### Task goal
Retype the whole listing that follows, line for line.
================================
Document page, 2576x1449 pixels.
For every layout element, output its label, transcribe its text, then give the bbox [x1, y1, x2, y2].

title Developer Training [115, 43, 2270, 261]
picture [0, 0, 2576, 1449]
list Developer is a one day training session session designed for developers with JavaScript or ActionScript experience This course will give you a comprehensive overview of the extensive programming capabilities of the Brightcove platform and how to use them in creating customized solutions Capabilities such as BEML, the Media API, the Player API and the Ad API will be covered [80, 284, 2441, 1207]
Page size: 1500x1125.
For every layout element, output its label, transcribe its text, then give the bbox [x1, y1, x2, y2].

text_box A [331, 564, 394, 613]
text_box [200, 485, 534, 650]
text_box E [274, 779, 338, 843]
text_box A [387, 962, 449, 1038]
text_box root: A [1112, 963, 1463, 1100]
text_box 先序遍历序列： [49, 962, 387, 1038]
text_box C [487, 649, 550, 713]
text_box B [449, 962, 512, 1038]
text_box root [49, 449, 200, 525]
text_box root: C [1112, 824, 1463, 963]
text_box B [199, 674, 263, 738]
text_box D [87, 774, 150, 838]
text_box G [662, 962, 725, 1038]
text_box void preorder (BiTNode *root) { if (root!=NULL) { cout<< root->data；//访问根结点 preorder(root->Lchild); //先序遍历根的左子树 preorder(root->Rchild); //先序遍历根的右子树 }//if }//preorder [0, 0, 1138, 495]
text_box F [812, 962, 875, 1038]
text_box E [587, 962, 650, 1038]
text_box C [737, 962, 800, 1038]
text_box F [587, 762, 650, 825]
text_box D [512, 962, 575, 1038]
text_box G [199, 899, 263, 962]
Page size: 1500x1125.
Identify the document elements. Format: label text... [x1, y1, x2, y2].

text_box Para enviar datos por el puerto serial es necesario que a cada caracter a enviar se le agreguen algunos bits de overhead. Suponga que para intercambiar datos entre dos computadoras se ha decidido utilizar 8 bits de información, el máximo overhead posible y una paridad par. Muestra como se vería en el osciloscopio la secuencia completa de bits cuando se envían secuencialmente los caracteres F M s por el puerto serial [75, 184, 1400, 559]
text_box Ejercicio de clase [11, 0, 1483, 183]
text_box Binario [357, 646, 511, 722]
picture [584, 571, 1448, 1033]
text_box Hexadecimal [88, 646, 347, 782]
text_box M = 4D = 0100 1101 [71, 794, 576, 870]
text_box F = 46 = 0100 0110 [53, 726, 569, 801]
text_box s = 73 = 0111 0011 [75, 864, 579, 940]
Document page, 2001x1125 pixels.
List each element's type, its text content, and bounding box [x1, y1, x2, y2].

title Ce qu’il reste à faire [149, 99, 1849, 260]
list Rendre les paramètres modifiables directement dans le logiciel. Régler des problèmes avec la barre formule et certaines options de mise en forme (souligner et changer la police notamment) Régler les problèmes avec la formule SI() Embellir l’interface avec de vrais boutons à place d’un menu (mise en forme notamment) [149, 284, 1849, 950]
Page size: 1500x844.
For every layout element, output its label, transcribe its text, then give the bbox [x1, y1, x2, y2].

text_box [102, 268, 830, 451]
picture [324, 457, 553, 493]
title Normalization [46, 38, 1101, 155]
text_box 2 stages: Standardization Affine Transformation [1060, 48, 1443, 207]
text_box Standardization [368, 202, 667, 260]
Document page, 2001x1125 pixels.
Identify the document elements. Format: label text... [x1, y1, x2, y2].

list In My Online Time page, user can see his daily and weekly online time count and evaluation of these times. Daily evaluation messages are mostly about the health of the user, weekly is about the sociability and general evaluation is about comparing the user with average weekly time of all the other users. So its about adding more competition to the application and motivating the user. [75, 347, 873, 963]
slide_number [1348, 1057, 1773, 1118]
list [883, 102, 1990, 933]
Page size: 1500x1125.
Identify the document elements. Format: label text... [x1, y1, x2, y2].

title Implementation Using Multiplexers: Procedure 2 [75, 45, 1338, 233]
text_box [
================================
### Answer to the exercise
Document page, 2576x1449 pixels.
For every layout element, output its label, transcribe its text, then give the bbox [x1, y1, x2, y2].

title Developer Training [115, 43, 2270, 261]
picture [0, 0, 2576, 1449]
list Developer is a one day training session session designed for developers with JavaScript or ActionScript experience This course will give you a comprehensive overview of the extensive programming capabilities of the Brightcove platform and how to use them in creating customized solutions Capabilities such as BEML, the Media API, the Player API and the Ad API will be covered [80, 284, 2441, 1207]
Page size: 1500x1125.
For every layout element, output its label, transcribe its text, then give the bbox [x1, y1, x2, y2].

text_box A [331, 564, 394, 613]
text_box [200, 485, 534, 650]
text_box E [274, 779, 338, 843]
text_box A [387, 962, 449, 1038]
text_box root: A [1112, 963, 1463, 1100]
text_box 先序遍历序列： [49, 962, 387, 1038]
text_box C [487, 649, 550, 713]
text_box B [449, 962, 512, 1038]
text_box root [49, 449, 200, 525]
text_box root: C [1112, 824, 1463, 963]
text_box B [199, 674, 263, 738]
text_box D [87, 774, 150, 838]
text_box G [662, 962, 725, 1038]
text_box void preorder (BiTNode *root) { if (root!=NULL) { cout<< root->data；//访问根结点 preorder(root->Lchild); //先序遍历根的左子树 preorder(root->Rchild); //先序遍历根的右子树 }//if }//preorder [0, 0, 1138, 495]
text_box F [812, 962, 875, 1038]
text_box E [587, 962, 650, 1038]
text_box C [737, 962, 800, 1038]
text_box F [587, 762, 650, 825]
text_box D [512, 962, 575, 1038]
text_box G [199, 899, 263, 962]
Page size: 1500x1125.
Identify the document elements. Format: label text... [x1, y1, x2, y2].

text_box Para enviar datos por el puerto serial es necesario que a cada caracter a enviar se le agreguen algunos bits de overhead. Suponga que para intercambiar datos entre dos computadoras se ha decidido utilizar 8 bits de información, el máximo overhead posible y una paridad par. Muestra como se vería en el osciloscopio la secuencia completa de bits cuando se envían secuencialmente los caracteres F M s por el puerto serial [75, 184, 1400, 559]
text_box Ejercicio de clase [11, 0, 1483, 183]
text_box Binario [357, 646, 511, 722]
picture [584, 571, 1448, 1033]
text_box Hexadecimal [88, 646, 347, 782]
text_box M = 4D = 0100 1101 [71, 794, 576, 870]
text_box F = 46 = 0100 0110 [53, 726, 569, 801]
text_box s = 73 = 0111 0011 [75, 864, 579, 940]
Document page, 2001x1125 pixels.
List each element's type, its text content, and bounding box [x1, y1, x2, y2].

title Ce qu’il reste à faire [149, 99, 1849, 260]
list Rendre les paramètres modifiables directement dans le logiciel. Régler des problèmes avec la barre formule et certaines options de mise en forme (souligner et changer la police notamment) Régler les problèmes avec la formule SI() Embellir l’interface avec de vrais boutons à place d’un menu (mise en forme notamment) [149, 284, 1849, 950]
Page size: 1500x844.
For every layout element, output its label, transcribe its text, then give the bbox [x1, y1, x2, y2].

text_box [102, 268, 830, 451]
picture [324, 457, 553, 493]
title Normalization [46, 38, 1101, 155]
text_box 2 stages: Standardization Affine Transformation [1060, 48, 1443, 207]
text_box Standardization [368, 202, 667, 260]
Document page, 2001x1125 pixels.
Identify the document elements. Format: label text... [x1, y1, x2, y2].

list In My Online Time page, user can see his daily and weekly online time count and evaluation of these times. Daily evaluation messages are mostly about the health of the user, weekly is about the sociability and general evaluation is about comparing the user with average weekly time of all the other users. So its about adding more competition to the application and motivating the user. [75, 347, 873, 963]
slide_number [1348, 1057, 1773, 1118]
list [883, 102, 1990, 933]
Page size: 1500x1125.
Identify the document elements. Format: label text... [x1, y1, x2, y2].

title Implementation Using Multiplexers: Procedure 2 [75, 45, 1338, 233]
text_box [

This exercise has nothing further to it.